> _WHAT YOU NEED TO DO_
Your response should consist solely of the lines from the one containing "X66400000Y-90725000D01*" through the end of the data, copied exactly.

+++

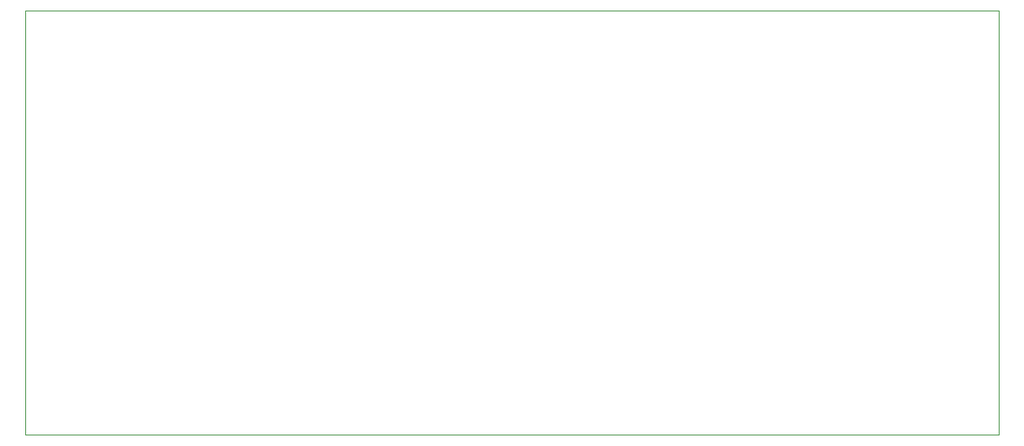
<source format=gbr>
%TF.GenerationSoftware,KiCad,Pcbnew,(7.0.0-0)*%
%TF.CreationDate,2023-04-10T20:33:14-04:00*%
%TF.ProjectId,KnGYT,4b6e4759-542e-46b6-9963-61645f706362,rev?*%
%TF.SameCoordinates,Original*%
%TF.FileFunction,Profile,NP*%
%FSLAX46Y46*%
G04 Gerber Fmt 4.6, Leading zero omitted, Abs format (unit mm)*
G04 Created by KiCad (PCBNEW (7.0.0-0)) date 2023-04-10 20:33:14*
%MOMM*%
%LPD*%
G01*
G04 APERTURE LIST*
%TA.AperFunction,Profile*%
%ADD10C,0.100000*%
%TD*%
G04 APERTURE END LIST*
D10*
X66400000Y-46625000D02*
X167650000Y-46625000D01*
X66400000Y-46625000D02*
X66400000Y-90725000D01*
X167650000Y-46625000D02*
X167650000Y-90725000D01*
X66400000Y-90725000D02*
X167650000Y-90725000D01*
M02*

</source>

+++

> _EXERCISE SOLUTION_
X66400000Y-90725000D01*
X167650000Y-46625000D02*
X167650000Y-90725000D01*
X66400000Y-90725000D02*
X167650000Y-90725000D01*
M02*

</source>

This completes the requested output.